▸ **Task prompt**
From the entries below, return only the lines starting at the one that contains "or institutional frameworks" and ending at the one that contains "The ‘naturalization’ of neoliberalism", exactly as they stand.

─── Extracted material

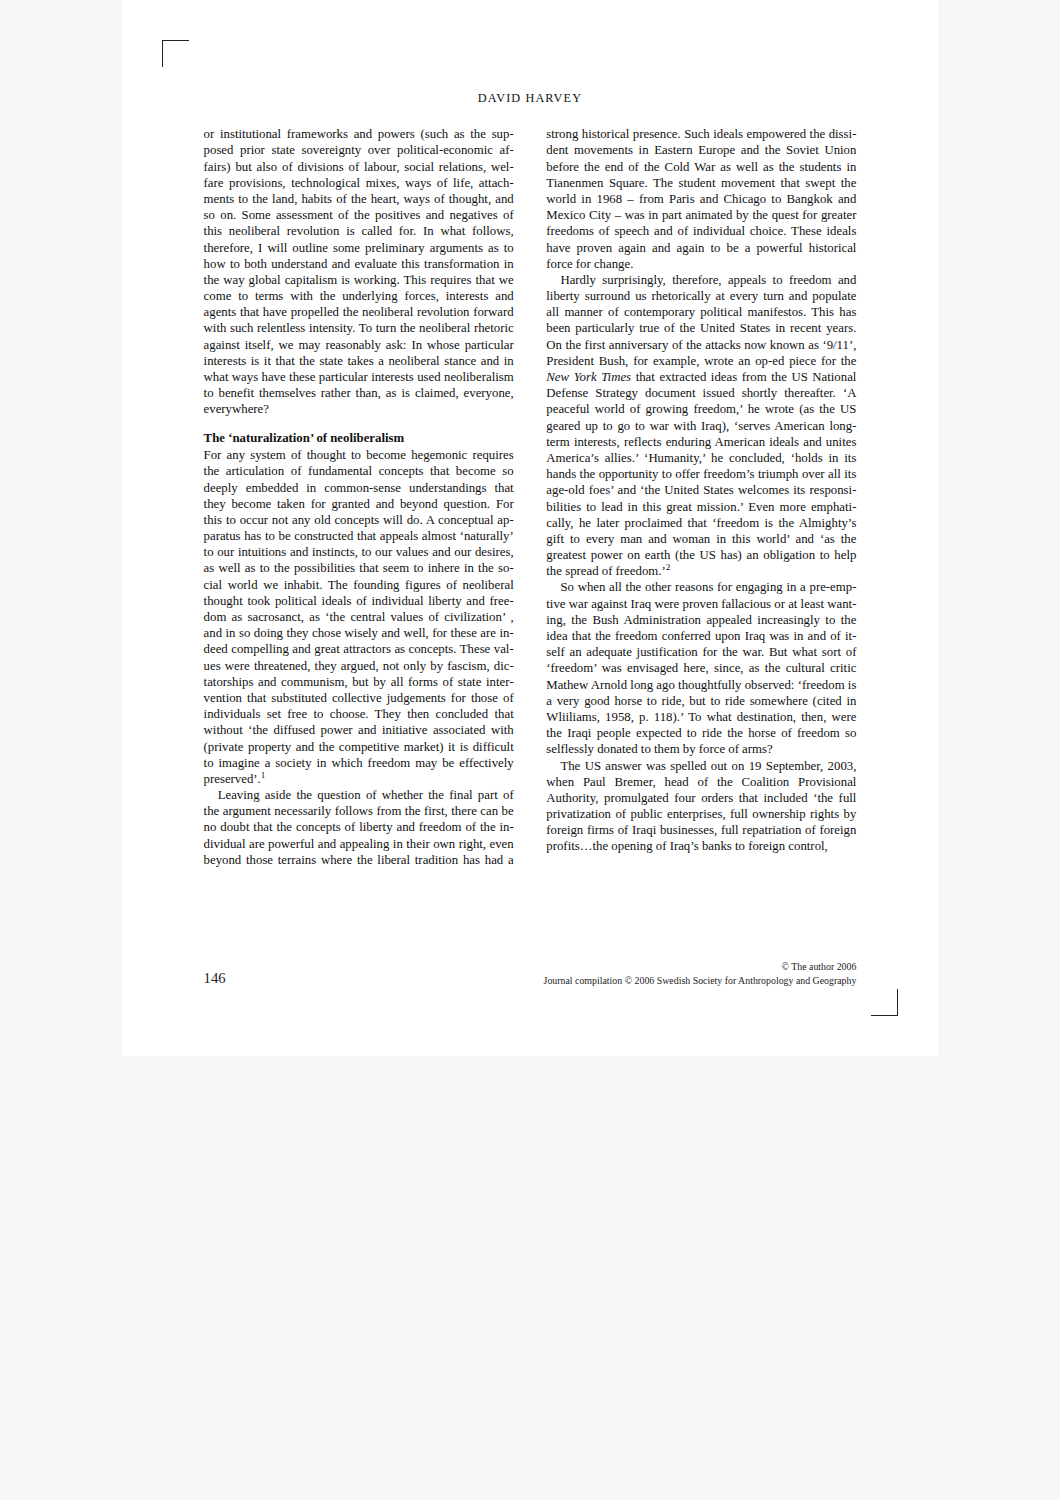David Harvey
or institutional frameworks and powers (such as the supposed prior state sovereignty over political-economic affairs) but also of divisions of labour, social relations, welfare provisions, technological mixes, ways of life, attachments to the land, habits of the heart, ways of thought, and so on. Some assessment of the positives and negatives of this neoliberal revolution is called for. In what follows, therefore, I will outline some preliminary arguments as to how to both understand and evaluate this transformation in the way global capitalism is working. This requires that we come to terms with the underlying forces, interests and agents that have propelled the neoliberal revolution forward with such relentless intensity. To turn the neoliberal rhetoric against itself, we may reasonably ask: In whose particular interests is it that the state takes a neoliberal stance and in what ways have these particular interests used neoliberalism to benefit themselves rather than, as is claimed, everyone, everywhere?
The ‘naturalization’ of neoliberalism
For any system of thought to become hegemonic requires the articulation of fundamental concepts that become so deeply embedded in common-sense understandings that they become taken for granted and beyond question. For this to occur not any old concepts will do. A conceptual apparatus has to be constructed that appeals almost ‘naturally’ to our intuitions and instincts, to our values and our desires, as well as to the possibilities that seem to inhere in the social world we inhabit. The founding figures of neoliberal thought took political ideals of individual liberty and freedom as sacrosanct, as ‘the central values of civilization’ , and in so doing they chose wisely and well, for these are indeed compelling and great attractors as concepts. These values were threatened, they argued, not only by fascism, dictatorships and communism, but by all forms of state intervention that substituted collective judgements for those of individuals set free to choose. They then concluded that without ‘the diffused power and initiative associated with (private property and the competitive market) it is difficult to imagine a society in which freedom may be effectively preserved’.1
Leaving aside the question of whether the final part of the argument necessarily follows from the first, there can be no doubt that the concepts of liberty and freedom of the individual are powerful and appealing in their own right, even beyond those terrains where the liberal tradition has had a strong historical presence. Such ideals empowered the dissident movements in Eastern Europe and the Soviet Union before the end of the Cold War as well as the students in Tianenmen Square. The student movement that swept the world in 1968 – from Paris and Chicago to Bangkok and Mexico City – was in part animated by the quest for greater freedoms of speech and of individual choice. These ideals have proven again and again to be a powerful historical force for change.
Hardly surprisingly, therefore, appeals to freedom and liberty surround us rhetorically at every turn and populate all manner of contemporary political manifestos. This has been particularly true of the United States in recent years. On the first anniversary of the attacks now known as ‘9/11’, President Bush, for example, wrote an op-ed piece for the New York Times that extracted ideas from the US National Defense Strategy document issued shortly thereafter. ‘A peaceful world of growing freedom,’ he wrote (as the US geared up to go to war with Iraq), ‘serves American long-term interests, reflects enduring American ideals and unites America’s allies.’ ‘Humanity,’ he concluded, ‘holds in its hands the opportunity to offer freedom’s triumph over all its age-old foes’ and ‘the United States welcomes its responsibilities to lead in this great mission.’ Even more emphatically, he later proclaimed that ‘freedom is the Almighty’s gift to every man and woman in this world’ and ‘as the greatest power on earth (the US has) an obligation to help the spread of freedom.’2
So when all the other reasons for engaging in a pre-emptive war against Iraq were proven fallacious or at least wanting, the Bush Administration appealed increasingly to the idea that the freedom conferred upon Iraq was in and of itself an adequate justification for the war. But what sort of ‘freedom’ was envisaged here, since, as the cultural critic Mathew Arnold long ago thoughtfully observed: ‘freedom is a very good horse to ride, but to ride somewhere (cited in Wliiliams, 1958, p. 118).’ To what destination, then, were the Iraqi people expected to ride the horse of freedom so selflessly donated to them by force of arms?
The US answer was spelled out on 19 September, 2003, when Paul Bremer, head of the Coalition Provisional Authority, promulgated four orders that included ‘the full privatization of public enterprises, full ownership rights by foreign firms of Iraqi businesses, full repatriation of foreign profits…the opening of Iraq’s banks to foreign control,
146
© The author 2006
Journal compilation © 2006 Swedish Society for Anthropology and Geography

──────

▸ **Solution to the exercise**
or institutional frameworks and powers (such as the supposed prior state sovereignty over political-economic affairs) but also of divisions of labour, social relations, welfare provisions, technological mixes, ways of life, attachments to the land, habits of the heart, ways of thought, and so on. Some assessment of the positives and negatives of this neoliberal revolution is called for. In what follows, therefore, I will outline some preliminary arguments as to how to both understand and evaluate this transformation in the way global capitalism is working. This requires that we come to terms with the underlying forces, interests and agents that have propelled the neoliberal revolution forward with such relentless intensity. To turn the neoliberal rhetoric against itself, we may reasonably ask: In whose particular interests is it that the state takes a neoliberal stance and in what ways have these particular interests used neoliberalism to benefit themselves rather than, as is claimed, everyone, everywhere?
The ‘naturalization’ of neoliberalism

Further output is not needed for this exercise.